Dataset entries

------------------------------------

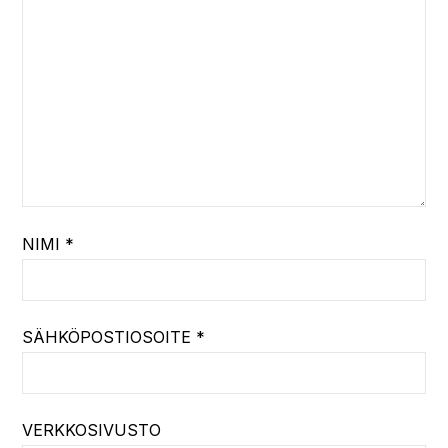
NIMI
*
SÄHKÖPOSTIOSOITE
*
VERKKOSIVUSTO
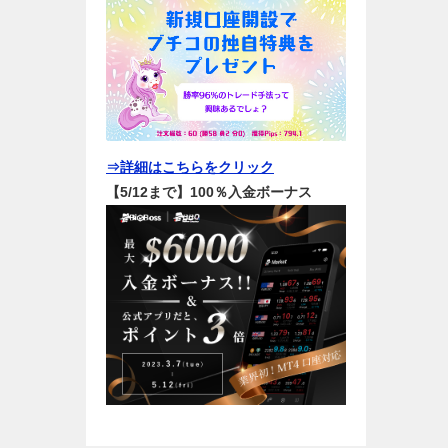
⇒詳細はこちらをクリック
【5/12まで】100％入金ボーナス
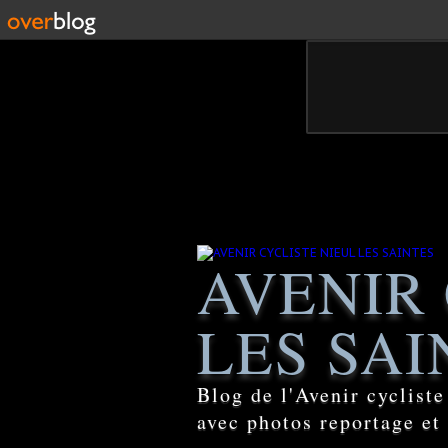
AVENIR 
LES SAI
Blog de l'Avenir cyclist
avec photos reportage et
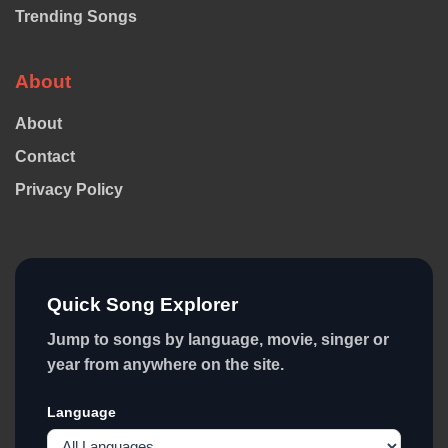
Trending Songs
About
About
Contact
Privacy Policy
Quick Song Explorer
Jump to songs by language, movie, singer or
year from anywhere on the site.
Language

------------------------------------

[Required work] Exactly as they stand, set down all of the entries above, minus every picture.

[Result of the task]
NIMI
*
SÄHKÖPOSTIOSOITE
*
VERKKOSIVUSTO
⇒詳細はこちらをクリック
【5/12まで】100％入金ボーナス
AVENIR 
LES SAI
Blog de l'Avenir cyclist
avec photos reportage et
Trending Songs
About
About
Contact
Privacy Policy
Quick Song Explorer
Jump to songs by language, movie, singer or
year from anywhere on the site.
Language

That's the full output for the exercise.